O homem nu
“Vê-se por inteiro...é passarinho no ovo. Não quer quebrar a casca. Não. Não quer nascer”.
Talvez o autor destes versos nem se lembre deles. Ou se lembre, nem  malde que eu alterei  uma ou outra estrofe. “O homem nu no espelho. Vê-se por inteiro”.
Tomei para mim este poema, que, a bem da verdade lembro só um trechinho, e durante esta semana o reproduzi em pensamentos como se houvesse ser ele, um estribilho subliminar inquietante. Um canto de desassossego.
É que fui provocado, por esses dias, a falar de mim. Mas não falar como faço aqui, com esta minha humilde pretensão literária, mentindo dores que deveras sinto. A provocação me requeria de cara limpa. Verdadeiro.
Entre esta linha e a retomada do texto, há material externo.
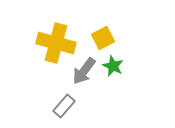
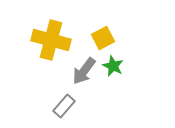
yellow cross: moved 5 px left, 3 px up
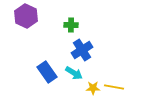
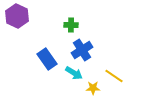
purple hexagon: moved 9 px left
blue rectangle: moved 13 px up
yellow line: moved 11 px up; rotated 24 degrees clockwise
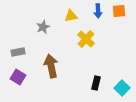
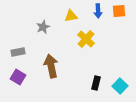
cyan square: moved 2 px left, 2 px up
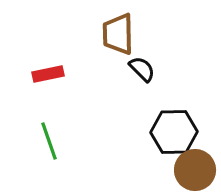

Aí pegou. De repente me vi sem ter nada pra dizer. Não me senti apto a quebrar a casca. A postar-me frente ao espelho e olhar-me por inteiro. Verbalizar. Articular meu eu na fala, sem combate. Eu gelo.
Por outra, não tencionei fugir da raia, não. A mim me ocorreu, como estratégia de auto-descobrimento, a possibilidade de uma realidade burocrática. Uma descrição de carteira de identidade: Metro e meio. Neguinho do Xapuri. Sangue O-positivo, torcedor do bicola. Pedreirense da baixa. Vergando a Tordesilhas dos quarenta. Sem pai e sem mãe.
O certo é que tenho muito pouquinha coisa de tais ou quetais, de mais ou demais. Surpresa, nenhuma. Diante do espelho, sou mesmo este prontuário de RG. Com um adendo: a barriguinha. A cintura de bolo que nos últimos anos vem me impondo um alto relevo abdominal e me apertando as braguilhas.
Acho que eu daria um trabalhão aos psicólogos caso precisasse de uma terapia. Ia travar. Comer abiu. Ficar num acanhamento só na hora. Eu não iria me ajudar. Psicólogo quer saber de coisas que o espelho não mostra. Para isso tem que sair da casca e nascer. Mas dessas coisas, de certo, não sei falar.
Quando quero nascer, escrevo.
É o que tenho feito aqui na coluna, nesses 6 anos. Mostrando-me por inteiro, além do espelho. (Comecei a escrever para o Magazine em março de 2006 - o caderno chamava-se Cartaz, à época- Olha como o tempo passa, né. Nem eu imaginava que teria pique pra segurar sábado sim, outro também os 3.500 toques que a coluna exige. Eis, então que varei. E desse mesmo jeitinho. Simplesinho, mas limpinho, ajeitadinho. Galgando os diminutivos).
Os analistas, os críticos literários quando falam da crônica, a situam como um gênero bem próximo ao cotidiano, mas ao mesmo tempo ao pegado do coração. A crônica é a vida erguida com pedra e cimento, mas também com fantasia e sentimento. Fiquei com isso pra mim. Tento penetrar no mundo das ilusões, que são mundos feitos de objetos perceptíveis, no entanto, deformados, alterados ao sabor da inspiração (que não raras vezes argumenta-se em um bom destilado) e tornar dele com uma boa nova. Com um escrevinhado sem luxo, “rés-o-chão” (como admitiu o crítico Antônio Cândido), porém, estratosfericamente amigo da vida.
(Os leitores que me acompanham aqui no jornal, sabem como sou molão, manteiga derretida. Entendem que quando cismo de fingir dores, me traio. As sinto deveras, de vera. Sabem que me bato com saudade. E justo neste sábado, mais ainda. Dia 31 de março foi o dia que perdi meu papaizinho. Há tantos anos, meu Deus. Meus leitores sabem que não tenho vergonha de dizer a falta que aquele adorável seringueiro lá do Xapuri faz, até hoje, na minha vida. Têm conhecimento do quanto eu peno que é uma coisa,  com a falta de pai neste sábado).  
“O homem nu no espelho/Vê-se por inteiro/é passarinho no ovo/ Não quer quebrar a casca...”.
Quando quero nascer, escrevo. Nasci hoje de novo.